Вдруг в палате началось радостное оживление — в дверях показался доктор Год; иногда он приходил сюда помимо своих обычных посещений, чтобы показать этому маленькому, безропотно оскопленному мирку, что он по-отечески печется о нем. Он явился в сопровождении одного лишь интерна, толстяка по имени Саррайль, с хитрыми глазами и вульгарной заурядной физиономией. Сам Год, высокий, красивый, рыжеволосый мужчина, тщательно выбритый, с широким веселым и грубоватым лицом, дышавшим умом и силой, казалось, и впрямь был облечен какой-то высшей властью и, подобно доброму владыке, снисходил до простых смертных, обращаясь с ними, как с ровней. Заметив, что одна из его больных, та, которую он называл своим «сокровищем», плачет, Год подошел к ней, желая узнать причину ее слез. Услышав ответ, он мягко улыбнулся.
— Вы утешитесь, мое сокровище. В таких случаях утешаются очень быстро, вы сами не замедлите в этом убедиться.

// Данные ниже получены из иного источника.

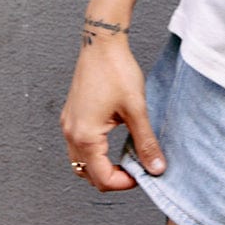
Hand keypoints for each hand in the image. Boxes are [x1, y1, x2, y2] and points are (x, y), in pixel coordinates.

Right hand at [59, 36, 165, 190]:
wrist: (101, 42)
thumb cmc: (116, 70)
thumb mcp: (136, 109)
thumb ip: (145, 142)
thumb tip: (156, 168)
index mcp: (85, 135)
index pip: (102, 177)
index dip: (124, 183)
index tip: (143, 174)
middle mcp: (71, 133)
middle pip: (87, 174)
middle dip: (112, 178)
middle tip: (135, 169)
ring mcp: (68, 124)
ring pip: (80, 161)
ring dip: (101, 166)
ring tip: (125, 157)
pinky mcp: (71, 115)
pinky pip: (78, 145)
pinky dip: (94, 152)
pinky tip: (112, 141)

Менфруа отвел Года в сторону и представил его баронессе Лович. Они обменялись улыбками, светскими любезностями, с первого взгляда поняв друг друга, и условились встретиться на следующей неделе у знаменитого хирурга. Прежде чем продолжить обход палаты, доктор отвесил прощальный поклон Менфруа и энергично пожал руку своему скромному и корректному коллеге: сделка была заключена. Сесиль все еще продолжала плакать, спрятав лицо в разметавшиеся волосы. Она не отвечала на вопросы, ничего не слышала. Пришлось оставить ее в покое.
— Я вижу, вы окончательно решились, — сказал Матье Серафине, выходя вместе с нею. — Но ведь это очень опасно.
— Что поделаешь! Я слишком страдаю, — спокойно ответила она. — И потом, я просто не могу жить дальше с такими мыслями. Пора положить этому конец.
Через две недели Серафину оперировали на улице Де-Лилль в больнице, которую содержали монахини. Это было нечто вроде обители, окруженной садами, где Год в благодатной тиши монастырских стен стерилизовал всех тех, кого он именовал «своими знатными дамами». Обычно ему ассистировал доктор Саррайль, чей внешний облик — грубая, какая-то бычья физиономия, голова, ушедшая в плечи, жидкая бороденка, поредевшие виски — не вызывал симпатий пациенток; но в этом энергичном малом, обозленном неприязнью, которую он внушал женщинам, Год сумел увидеть своего верного пса, ибо в бешеной погоне за скорой удачей тот соглашался на любую работу. Разумеется, операция прошла превосходно — очередное чудо ловкости и умения: все ненужное было удалено, изъято, оно исчезло, словно испарившись в искусных руках фокусника. Серафина, крепкая, ничем, по сути, не болевшая, сильная женщина, великолепно перенесла операцию, быстро оправилась и вскоре опять появилась в свете, торжествующая, пышущая здоровьем, будто прошла курс лечения в Альпах или на берегу моря. Когда Матье вновь встретил ее, он даже растерялся перед этой дерзкой радостью, перед этим пламенем исступленного желания, горевшего на ее лице, перед этим непристойным торжеством женщины, которая, став бесплодной, может отдаваться без страха, утоляя свою ненасытную жажду любви: тревожный, ищущий взгляд Серафины выдавал тайну ее ночей, проведенных в алькове, открытом чуть ли не всей улице, тайну ее безудержных низменных наслаждений.
Однажды, когда Матье завтракал у Бутана, между ними зашел разговор о клинике Года. Доктор был в курсе всех этих дел, знал об этих операциях. Сначала он говорил печальным тоном, но постепенно разгорячился.